Павлыш молчал. Он читал про себя.

«Я знаю дорогу на нижний этаж. Там есть путь из огорода, и глупышки за ним не следят. Мне очень захотелось поглядеть на новеньких. А то все мои соседи неразумные. К дракону в клетку я научилась заходить. Раньше боялась. Но как-то посмотрела, чем его кормят глупышки, и это все были травы с огорода. Тогда я и подумала, что он меня не съест. Может, я долго бы к нему не заходила, но как-то шла мимо и увидела, что он болен. Глупышки суетились, подкладывали ему еду, мерили что-то, трогали. А он лежал на боку и тяжело дышал. Тогда я подошла к самой решетке и присмотрелась. Ведь я медик, и мой долг облегчить страдания. Глупышкам я помочь не смогла бы — они железные. А дракона осмотрела, хоть и через решетку. У него была рана — наверно, хотел выбраться, побился о решетку. Силы в нем много — умом бог обидел. Я тут стала отчаянная — жизнь не дорога. Думаю: он ко мне привык. Ведь он еще раньше меня сюда попал — уже тысячу раз видел. Я глупышкам сказала, чтобы они не мешали, а принесли воды, теплой. Я, конечно, рисковала. Ни анализа ему не сделать, ничего. Но раны загноились, и я их промыла, перевязала как могла. Дракон не сопротивлялся. Даже поворачивался, чтобы мне было удобнее».
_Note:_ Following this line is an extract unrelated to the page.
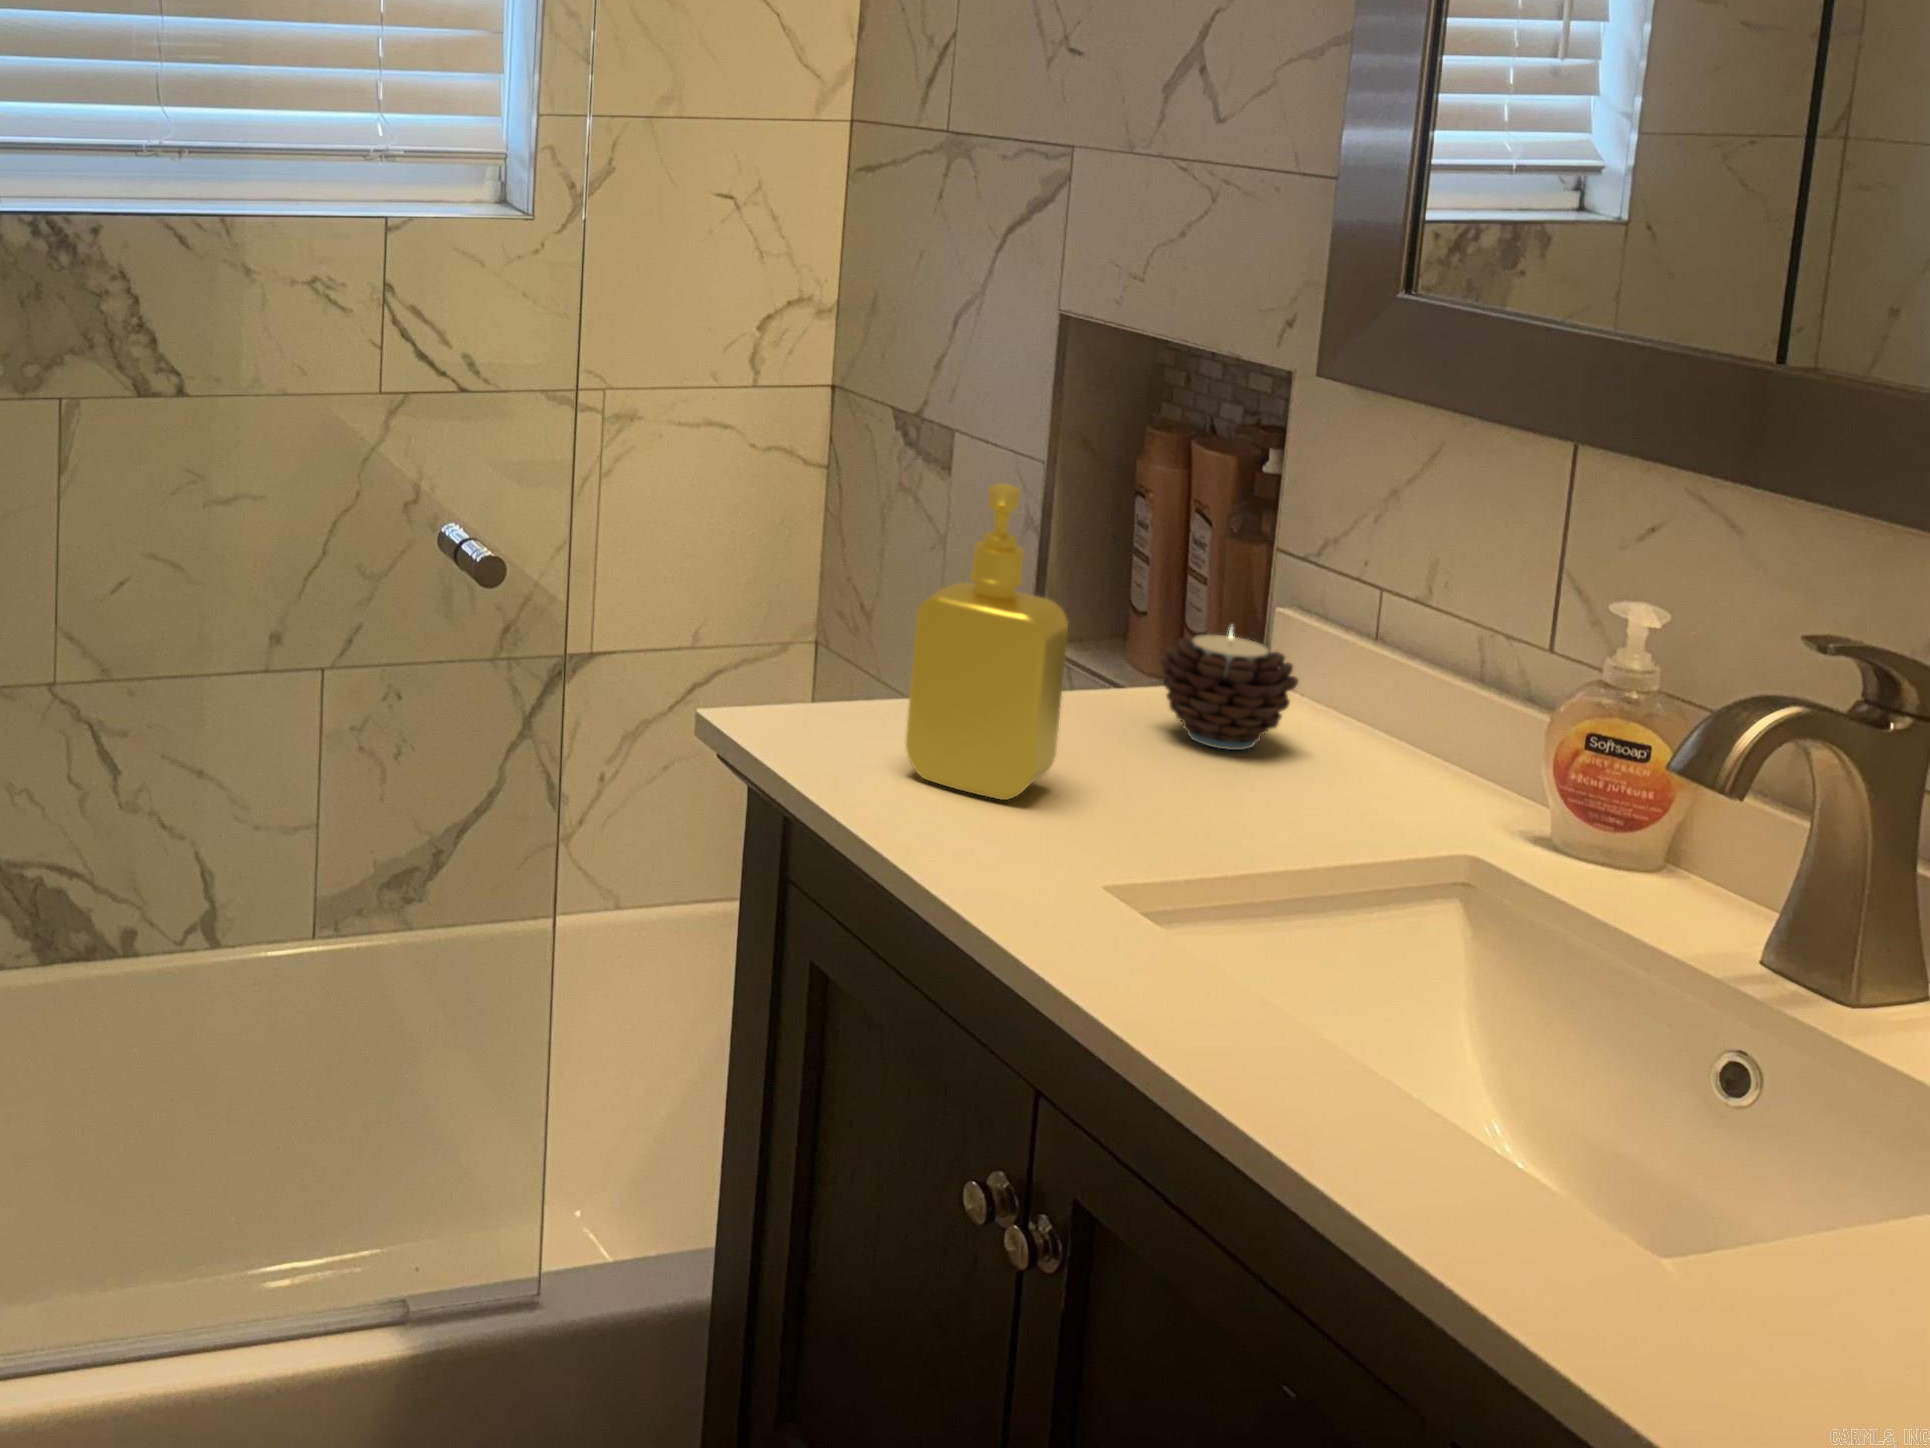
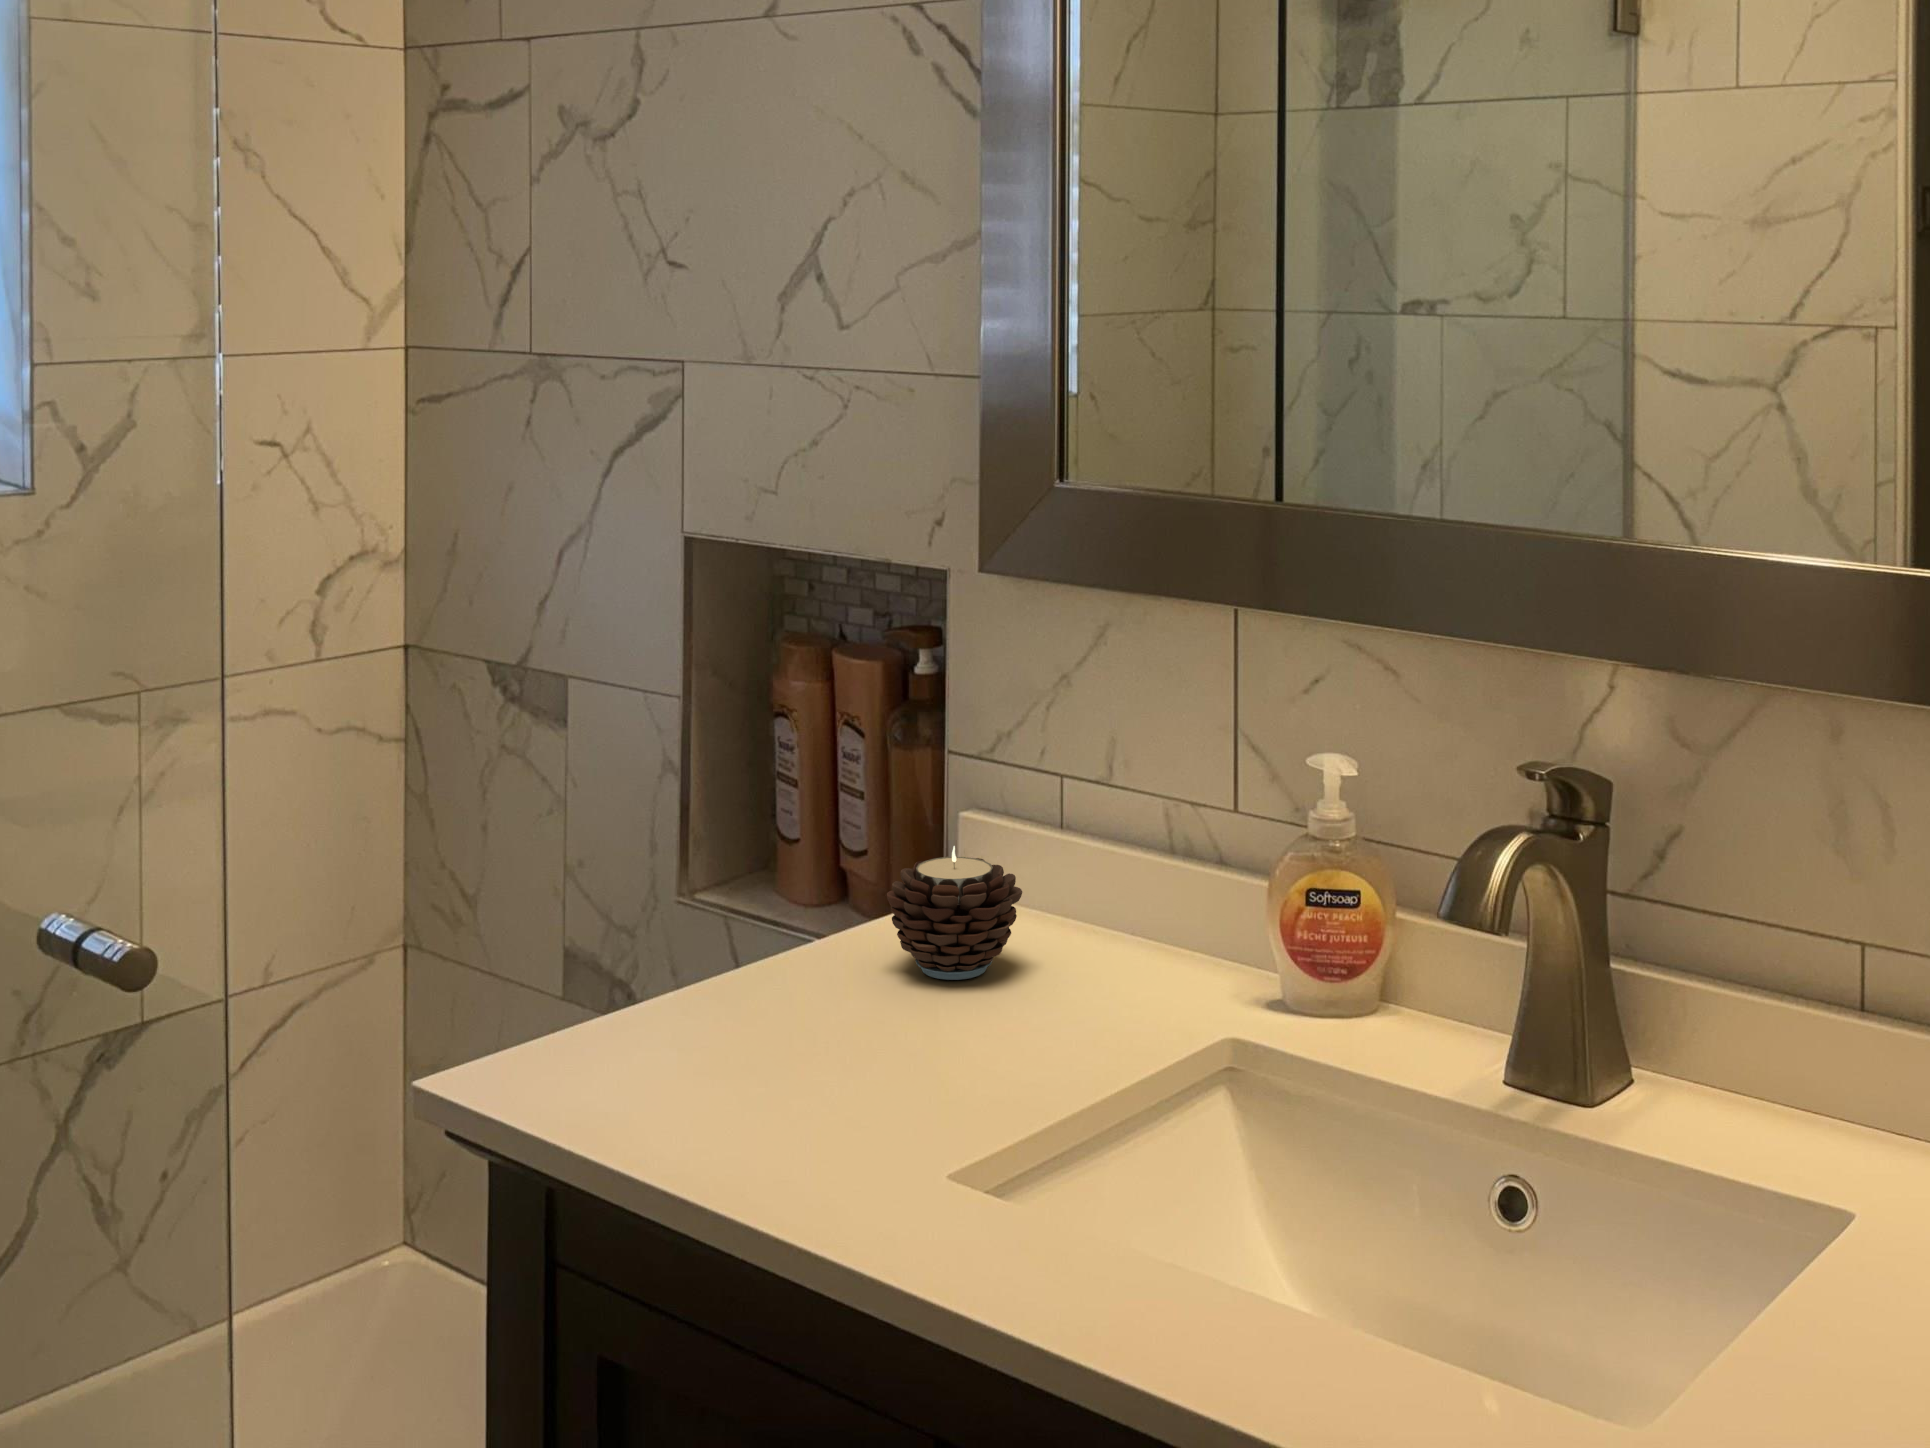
soap dispenser: present [906,484,1068,800] -> none [673,744,832,1104]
Следующий листок, видно, попал сюда снизу пачки и не был связан по смыслу с предыдущими.

«Сегодня села писать, а руки не слушаются. Птица вырвалась наружу. Глупышки носились за ней по коридорам, ловили сетью. Я тоже хотела поймать ее, боялась, что разобьется. Но зря старалась. Птица вылетела в большой зал, ударилась с лету о трубу и упала. Я потом, когда глупышки тащили ее в свой музей, подобрала перо, длинное, тонкое, похожее на ковыль. Я и жалела птицу, и завидовала ей. Вот нашла все-таки в себе силу погибнуть, если уж нельзя вырваться на свободу. Еще год назад такой пример мог бы на меня оказать решающее влияние. Но теперь я занята. Я не могу себя потратить зазря. Пускай моя цель нереальная, но все-таки она есть. И вот, такая расстроенная и задумчивая, я пошла за глупышками, и они забыли закрыть за собой дверь в музей. Туда я не попала — там воздуха нет, — но заглянула через стеклянную стенку. И увидела банки, кубы, сосуды, в которых глупышки хранят тех, кто не выдержал пути: в формалине или в чем-то похожем.

Как уродцы в Кунсткамере в Ленинграде. И я поняла, что пройдет еще несколько лет, и меня, мертвую, не сожгут и не похоронят, а поместят в стеклянную банку на любование глупышкам или их хозяевам. И стало горько. Я Балю об этом рассказала. Он только поежился и дал мне понять: того же боится. Сижу над бумагой, а представляю себя в стеклянной банке, заспиртованную».

Потом, уже через несколько дней, Павлыш отыскал музей. Космический холод заморозил жидкость, в которой хранились экспонаты. Павлыш медленно шел от сосуда к сосуду, всматриваясь в лед сосудов покрупнее. Боялся найти тело Надежды. А в ушах перебивали друг друга нетерпеливо Даг и Сато: «Ну как?» Павлыш разделял страх Надежды. Лучше что угодно, чем банка с формалином. Правда, он отыскал банку с птицей — радужным эфемерным созданием с длинным хвостом и большеглазой, без клюва, головой. И еще нашел банку, в которой был Баль. Об этом рассказано в следующих листках.